UArctic is a child of the Arctic Council cooperation, which in turn is one of the outcomes of the 1987 Murmansk speech by the Soviet leader Mikhail Gorbachev – the speech that led to a surge in East-West collaboration in the Arctic.
Over the years Arctic cooperation has expanded from environmental issues to cover many areas of people-to-people, academic and economic cooperation. In spite of recent global challenges the Arctic has remained a zone of peace and cooperation, as stated by president Putin in his annual Arctic Conference. While challenges do have an effect on Arctic cooperation on a daily basis, the will to collaborate remains strong. An example is the new binding agreement on scientific cooperation in the Arctic that has now been ratified by all Arctic countries and came into force in May 2018 as a main result of the US Arctic Council Chairmanship.

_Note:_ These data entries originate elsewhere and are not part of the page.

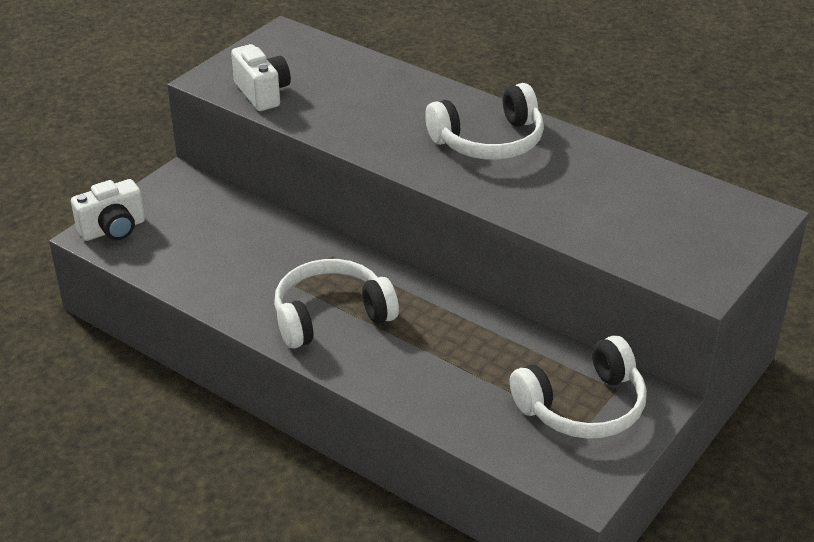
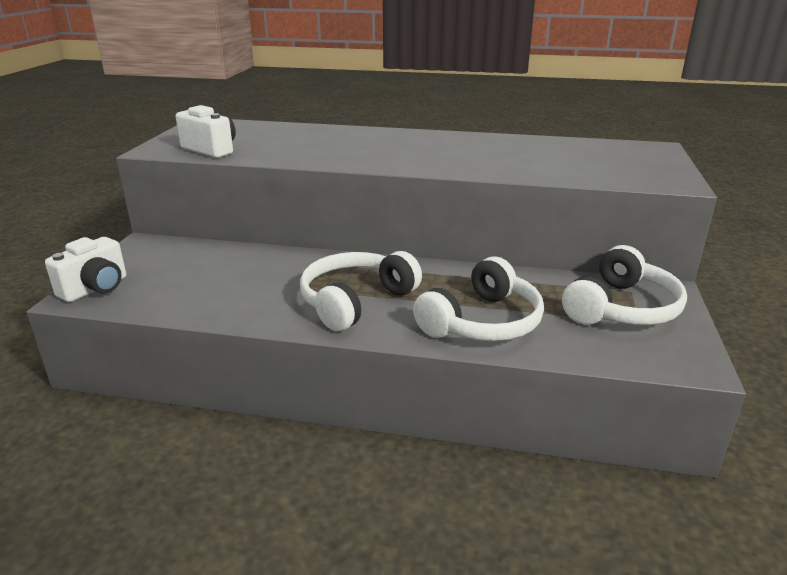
camera: 25 degrees left, 10 degrees down
(489, 141) = (424, 146): white headphones -> white headphones (483, 322)

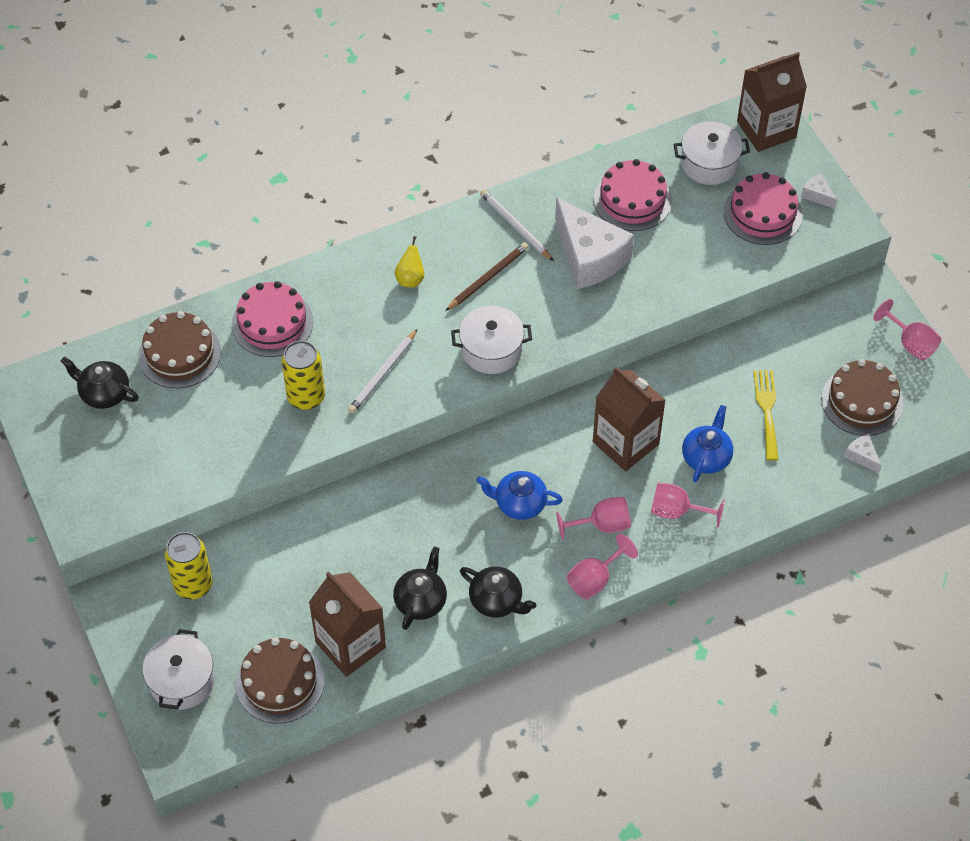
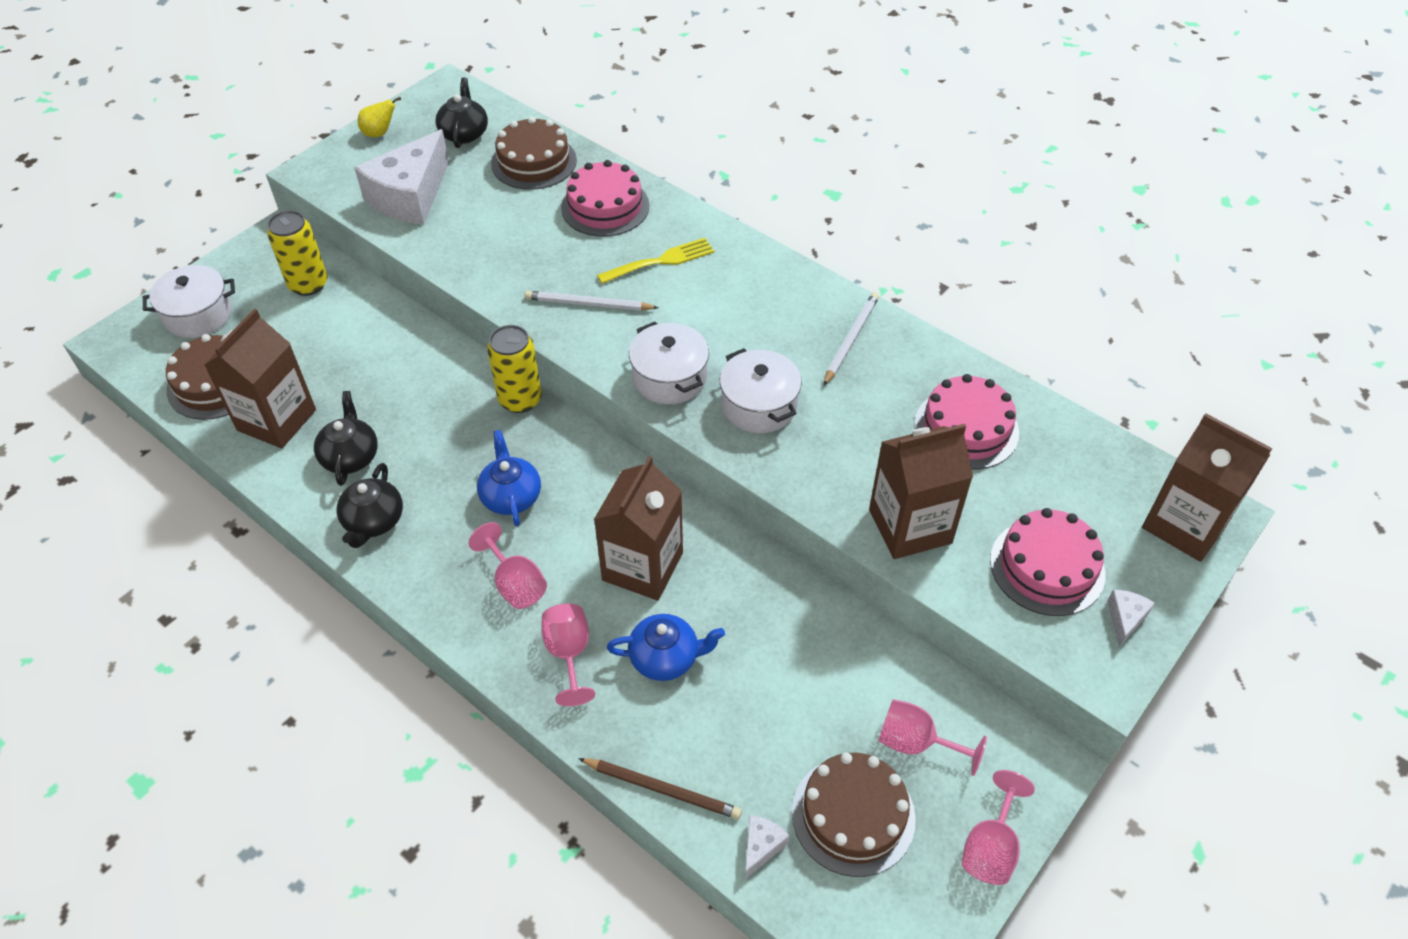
camera: 65 degrees right, 5 degrees down
(306, 397) = (529, 260): yellow can -> yellow can (520, 399)
(410, 279) = (722, 282): yellow pear -> yellow pear (379, 133)
(421, 600) = (350, 456): black teapot -> black teapot turned 90 degrees counterclockwise
(487, 278) = (764, 341): brown pencil -> brown pencil (662, 789)
(589, 257) = (854, 417): white cheese -> white cheese (410, 196)
(595, 579) = (436, 603): pink goblet -> pink goblet (915, 742)
(697, 268) = (910, 526): none -> brown carton
(709, 163) = (1081, 483): white pot -> white pot (759, 405)
(767, 410) = (773, 701): yellow fork -> yellow fork (661, 261)

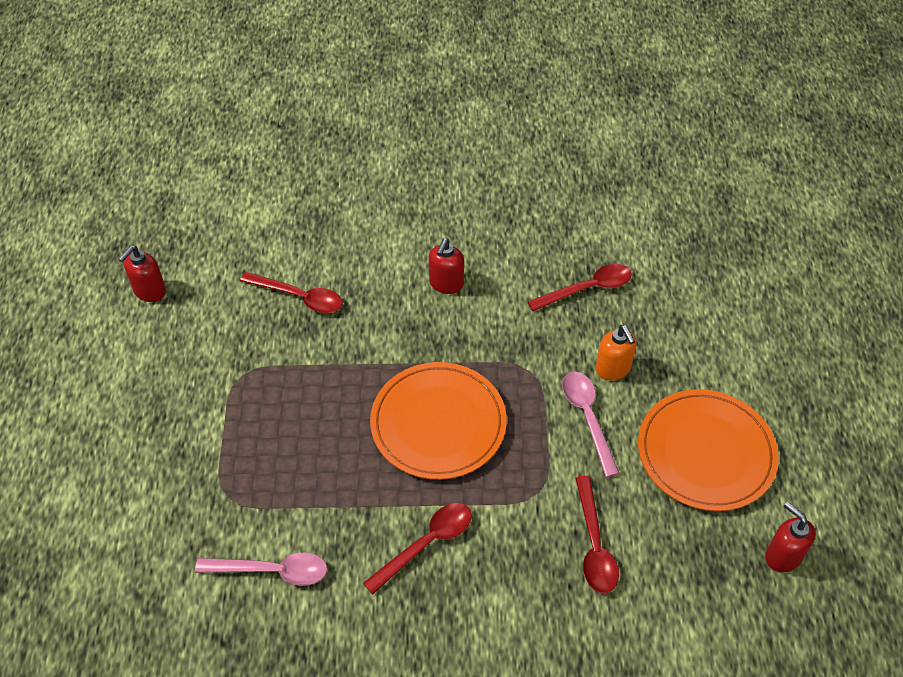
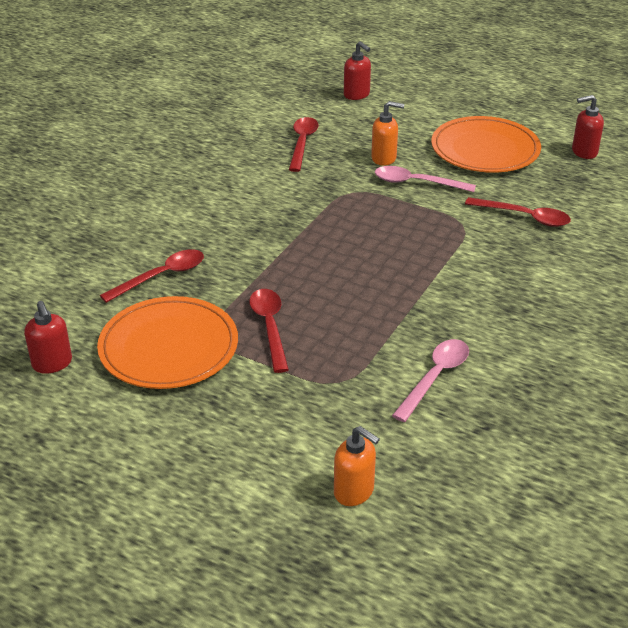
camera: 60 degrees left, 15 degrees down
(94, 572) = (354, 491): none -> orange soap dispenser
(426, 544) = (469, 289): red spoon -> red spoon (270, 327)
(438, 423) = (362, 248): orange plate -> orange plate (169, 347)
(446, 284) = (230, 200): red soap dispenser -> red soap dispenser (357, 95)

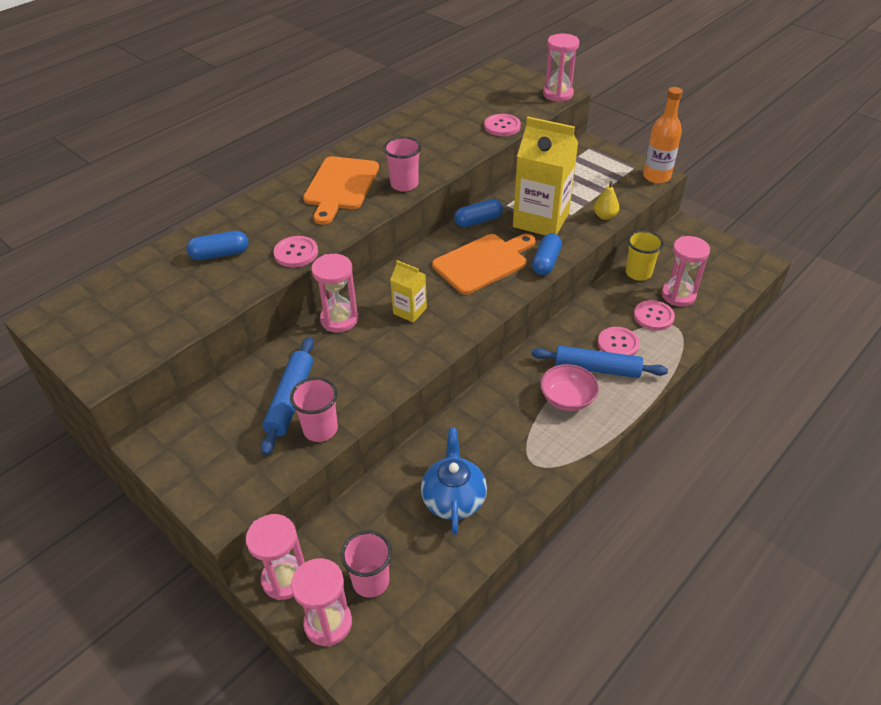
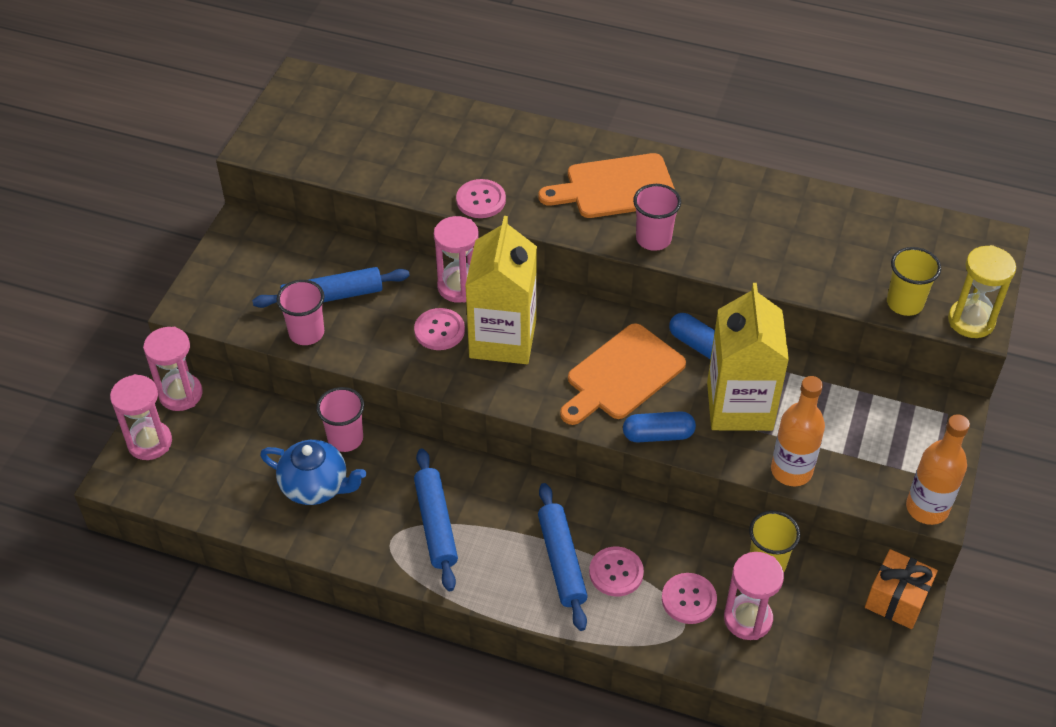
camera: 65 degrees right, 5 degrees up
(220, 254) = (447, 146): blue capsule -> none
(371, 581) = (201, 456): pink cup -> pink cup (345, 439)
(410, 311) = (503, 339): yellow carton -> yellow carton, size x2.04
(453, 499) = (316, 486): blue teapot -> blue teapot turned 45 degrees clockwise
(483, 262) = (622, 375): orange cutting board -> orange cutting board turned 105 degrees clockwise
(502, 126) = (843, 287): pink button -> pink button (439, 330)
(530, 110) = (904, 303): none -> yellow cup
(531, 430) = (436, 524): none -> blue rolling pin
(558, 94) = (971, 321): pink hourglass -> yellow hourglass
(567, 399) = (498, 545): pink bowl -> none
(605, 216) = (791, 471): yellow pear -> orange bottle
(685, 232) = (896, 599): none -> orange gift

Adaptation to climate change and dealing with the impacts of globalization are at the core of a sustainable future of the Arctic. People-to-people collaboration is crucial if we are to find solutions that bring hope and prosperity for the coming generations, while still preserving the qualities of the strong northern cultures. It is also essential that we who work in and for the Arctic take to heart the importance of northern relevance in education and training of professionals, academics and future leaders of the North. UArctic is the framework for such joint efforts, and we will continue to build locally and regionally relevant tools that enable collaboration between people and institutions of the North.
During a time when international politics challenge the Arctic collaboration, it is more important than ever that the academic community become flagbearers for science diplomacy. When we are successful there is also hope for the governmental collaboration in the Arctic, and the Arctic can continue to grow as a zone of peace and collaboration where people, governments, regional authorities and academia all contribute to our common future.
The successful Arctic Council is indeed a worthy Nobel Peace Prize nominee, and with continued success it can serve as a model for many other regions in the world.